The gas-phase reaction between trichloromethane, CHCl3, and chlorine, Cl2, has time-independent stoichiometry and can be represented as follows:

Equation 1 CHCl3(g) + Cl2(g) = CCl4(g) + HCl(g)

Under certain experimental conditions, the experimental rate equation was found to be:

Equation 2 J = kR[CHCl3][Cl2]^1/2

A three-step mechanism has been proposed for Reaction 1:

Equation 3 k1 Cl2 ↔ 2Cl• k-1

Equation 4 k2 CHCl3 + Cl• → HCl + CCl3•

Equation 5 k3 CCl3 + Cl• → CCl4

(i) Explain why the form of the experimental rate equation indicates that Reaction 1 cannot be an elementary reaction.
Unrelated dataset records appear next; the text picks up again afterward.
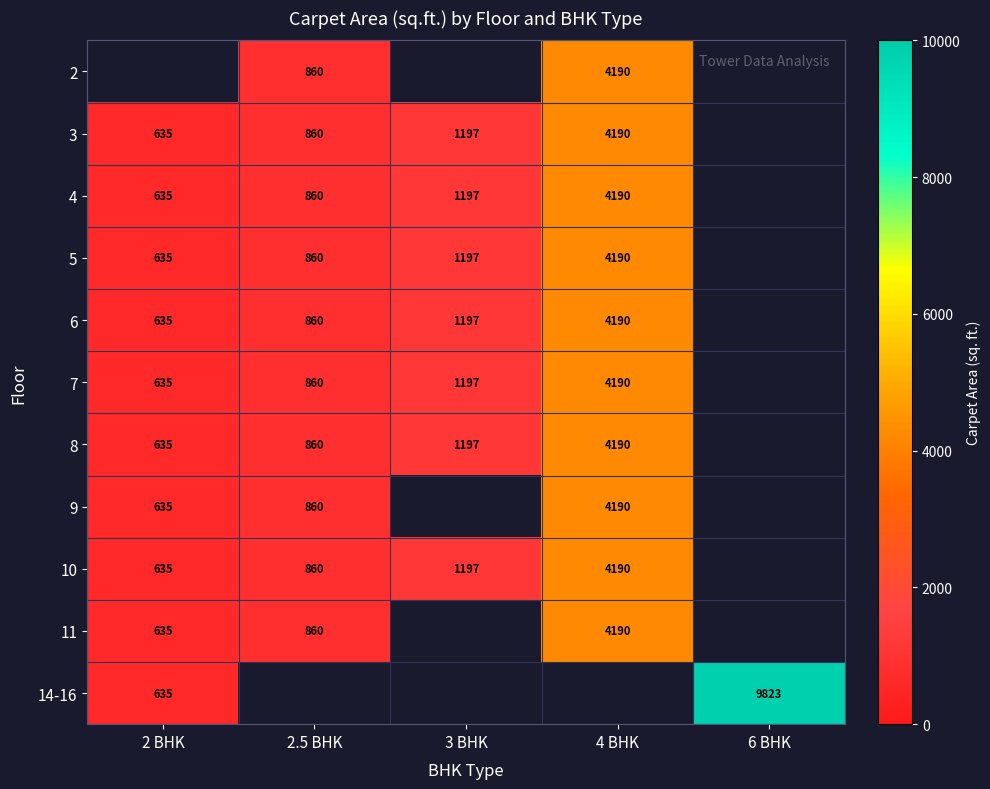

What is the difference between the 4 values at 4 BHK and 3 BHK?

2993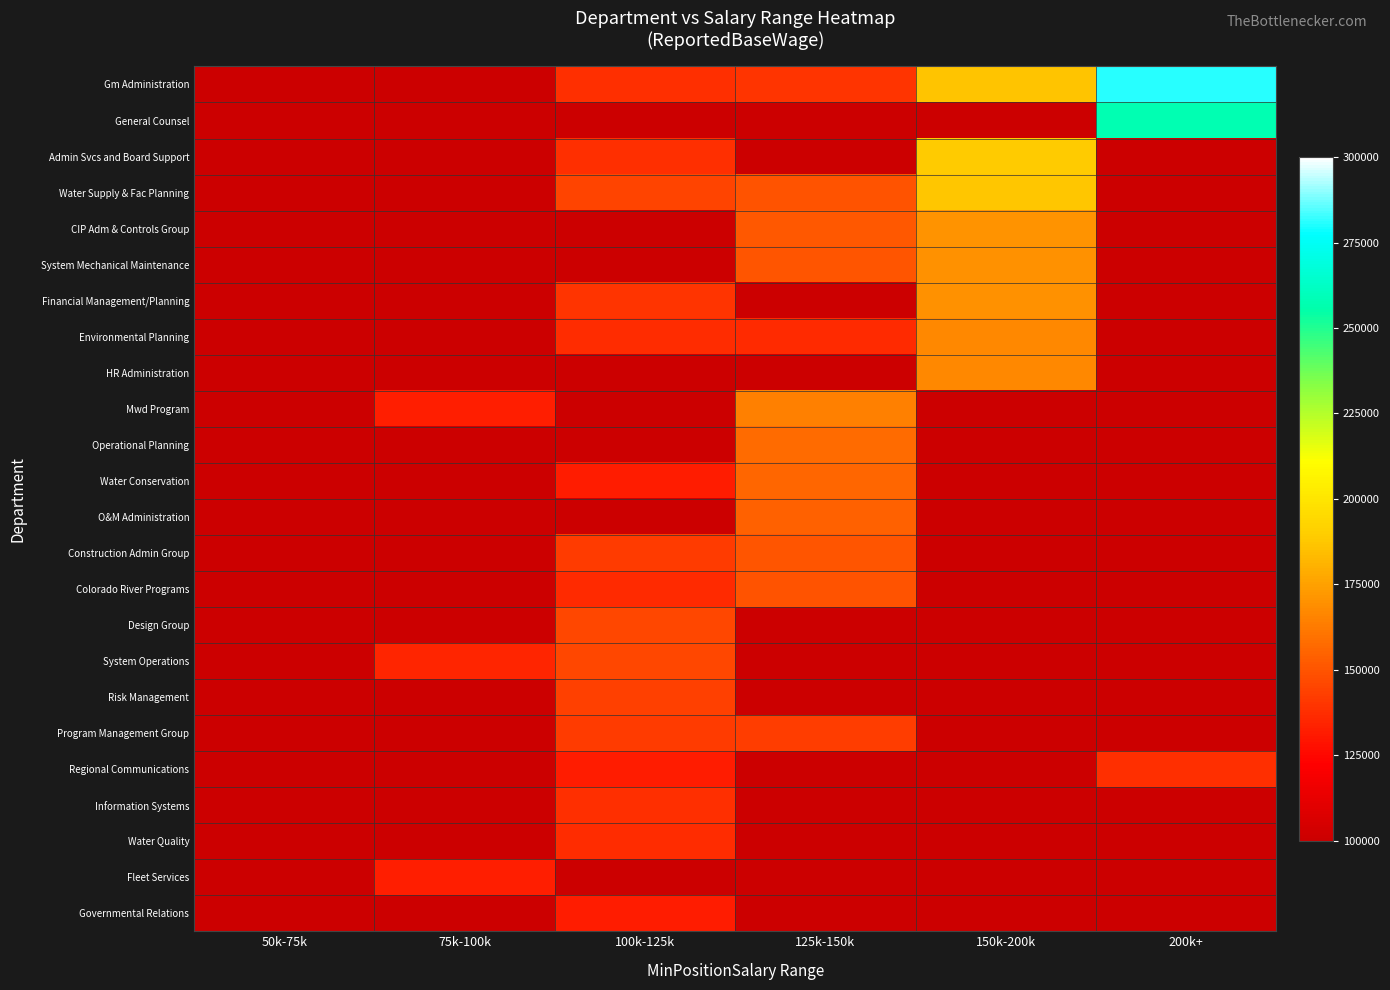

The value of Water Conservation at 50k-75k is 49449. True or false?

False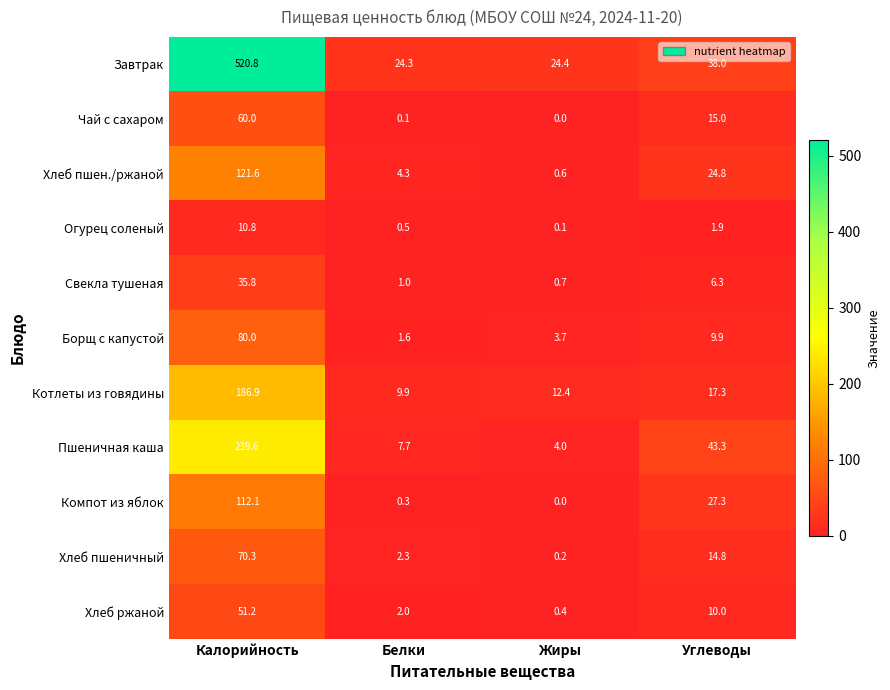

What is the sum of all Борщ с капустой values?

95.2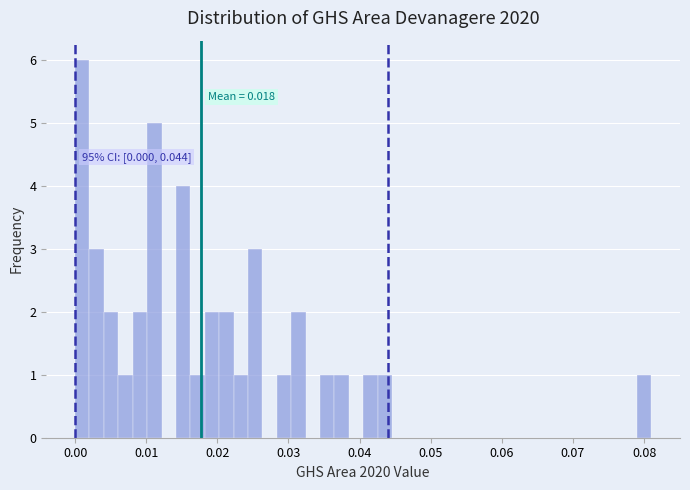

Around what value on the x-axis is the tallest bar? Give the approximate position of its centre, as read against the axis.

0.001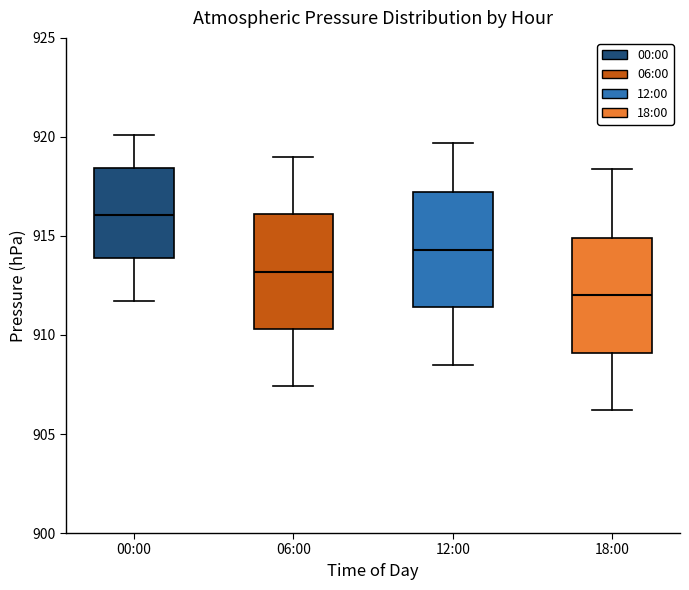

Reading left to right, transcribe this box plot: for each box, give where its median line is, the range the box spans, and where its two whiskers end, as read against the y-axis. The values are not printed on the chart, so give them approximately, as read against the axis.

00:00: median 916.0, box 914.0 to 918.5, whiskers 911.5 to 920.0
06:00: median 913.0, box 910.5 to 916.0, whiskers 907.5 to 919.0
12:00: median 914.5, box 911.5 to 917.0, whiskers 908.5 to 919.5
18:00: median 912.0, box 909.0 to 915.0, whiskers 906.0 to 918.5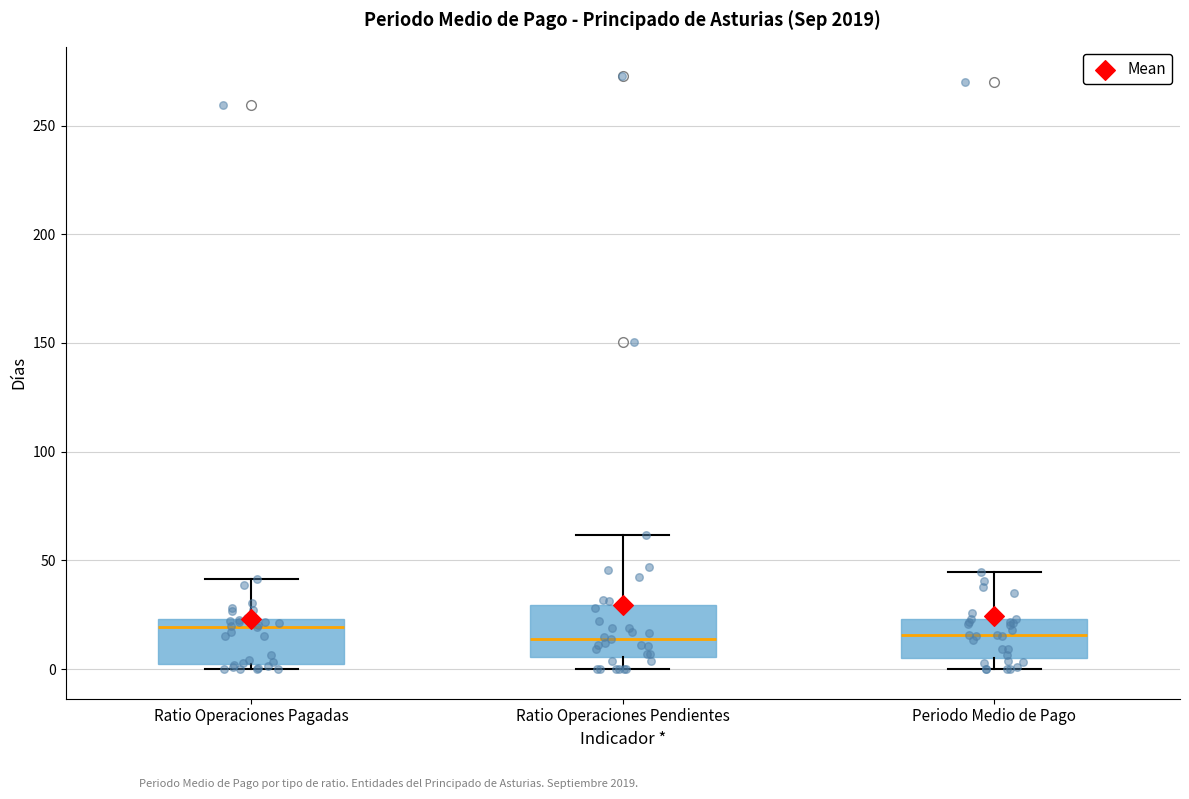

Reading left to right, transcribe this box plot: for each box, give where its median line is, the range the box spans, and where its two whiskers end, as read against the y-axis. The values are not printed on the chart, so give them approximately, as read against the axis.

Ratio Operaciones Pagadas: median 20, box 0 to 25, whiskers 0 (just below the box's lower edge) to 40
Ratio Operaciones Pendientes: median 15, box 5 to 30, whiskers 0 to 60
Periodo Medio de Pago: median 15, box 5 to 25, whiskers 0 to 45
(ii) With reference to the three-step mechanism (Equations 3–5 ), and assuming that the second step (Equation 4) is rate-limiting, derive the chemical rate equation for this mechanism and then compare it with the experimental rate equation given in Equation 2.

(iii)The activation energy for the forward reaction, Ef , of step 1 (Equation 3) is 243.4 kJ mol^-1. Given this information, determine the activation energy for the reverse reaction, Er, and comment on the significance of the value (one sentence only).